What the task requires:
In the answer, each line of the listing should appear again unchanged.

Given records:
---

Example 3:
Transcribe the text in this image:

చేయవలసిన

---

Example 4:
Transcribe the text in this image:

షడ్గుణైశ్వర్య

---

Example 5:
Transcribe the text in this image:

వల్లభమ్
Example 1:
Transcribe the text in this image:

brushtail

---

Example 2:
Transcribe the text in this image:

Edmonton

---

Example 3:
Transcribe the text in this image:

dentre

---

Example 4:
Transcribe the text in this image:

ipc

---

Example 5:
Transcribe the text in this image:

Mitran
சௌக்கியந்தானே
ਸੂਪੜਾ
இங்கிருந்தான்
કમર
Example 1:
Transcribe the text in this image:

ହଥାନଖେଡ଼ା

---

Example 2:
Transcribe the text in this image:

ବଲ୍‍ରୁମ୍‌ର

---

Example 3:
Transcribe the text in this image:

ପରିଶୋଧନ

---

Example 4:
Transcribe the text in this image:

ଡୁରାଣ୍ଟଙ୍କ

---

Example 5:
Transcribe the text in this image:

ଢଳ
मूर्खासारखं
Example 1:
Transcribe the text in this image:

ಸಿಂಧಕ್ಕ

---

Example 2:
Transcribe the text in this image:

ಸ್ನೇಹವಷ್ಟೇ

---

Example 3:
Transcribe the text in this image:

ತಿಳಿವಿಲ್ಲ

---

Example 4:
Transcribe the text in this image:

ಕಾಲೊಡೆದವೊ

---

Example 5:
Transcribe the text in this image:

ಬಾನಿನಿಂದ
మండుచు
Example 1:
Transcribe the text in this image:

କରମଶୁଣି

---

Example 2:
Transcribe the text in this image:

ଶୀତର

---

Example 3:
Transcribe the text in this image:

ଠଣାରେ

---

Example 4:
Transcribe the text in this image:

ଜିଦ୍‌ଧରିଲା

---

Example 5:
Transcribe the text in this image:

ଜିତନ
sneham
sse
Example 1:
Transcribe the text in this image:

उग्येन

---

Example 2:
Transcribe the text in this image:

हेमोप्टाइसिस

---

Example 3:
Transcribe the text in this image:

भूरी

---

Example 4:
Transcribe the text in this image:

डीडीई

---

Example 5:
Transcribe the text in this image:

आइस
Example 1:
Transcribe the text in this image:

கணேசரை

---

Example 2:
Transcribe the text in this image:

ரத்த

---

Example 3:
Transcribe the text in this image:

Task output:
---

Example 3:
Transcribe the text in this image:

చేయవలసిన

---

Example 4:
Transcribe the text in this image:

షడ్గుణైశ్వర్య

---

Example 5:
Transcribe the text in this image:

వల్లభమ్
Example 1:
Transcribe the text in this image:

brushtail

---

Example 2:
Transcribe the text in this image:

Edmonton

---

Example 3:
Transcribe the text in this image:

dentre

---

Example 4:
Transcribe the text in this image:

ipc

---

Example 5:
Transcribe the text in this image:

Mitran
சௌக்கியந்தானே
ਸੂਪੜਾ
இங்கிருந்தான்
કમર
Example 1:
Transcribe the text in this image:

ହଥାନଖେଡ଼ା

---

Example 2:
Transcribe the text in this image:

ବଲ୍‍ରୁମ୍‌ର

---

Example 3:
Transcribe the text in this image:

ପରିଶୋଧନ

---

Example 4:
Transcribe the text in this image:

ଡୁରାଣ୍ଟଙ୍କ

---

Example 5:
Transcribe the text in this image:

ଢଳ
मूर्खासारखं
Example 1:
Transcribe the text in this image:

ಸಿಂಧಕ್ಕ

---

Example 2:
Transcribe the text in this image:

ಸ್ನೇಹವಷ್ಟೇ

---

Example 3:
Transcribe the text in this image:

ತಿಳಿವಿಲ್ಲ

---

Example 4:
Transcribe the text in this image:

ಕಾಲೊಡೆದವೊ

---

Example 5:
Transcribe the text in this image:

ಬಾನಿನಿಂದ
మండుచు
Example 1:
Transcribe the text in this image:

କରମଶୁଣି

---

Example 2:
Transcribe the text in this image:

ଶୀତର

---

Example 3:
Transcribe the text in this image:

ଠଣାରେ

---

Example 4:
Transcribe the text in this image:

ଜିଦ୍‌ଧରିଲା

---

Example 5:
Transcribe the text in this image:

ଜିତନ
sneham
sse
Example 1:
Transcribe the text in this image:

उग्येन

---

Example 2:
Transcribe the text in this image:

हेमोप्टाइसिस

---

Example 3:
Transcribe the text in this image:

भूरी

---

Example 4:
Transcribe the text in this image:

डीडीई

---

Example 5:
Transcribe the text in this image:

आइस
Example 1:
Transcribe the text in this image:

கணேசரை

---

Example 2:
Transcribe the text in this image:

ரத்த

---

Example 3:
Transcribe the text in this image:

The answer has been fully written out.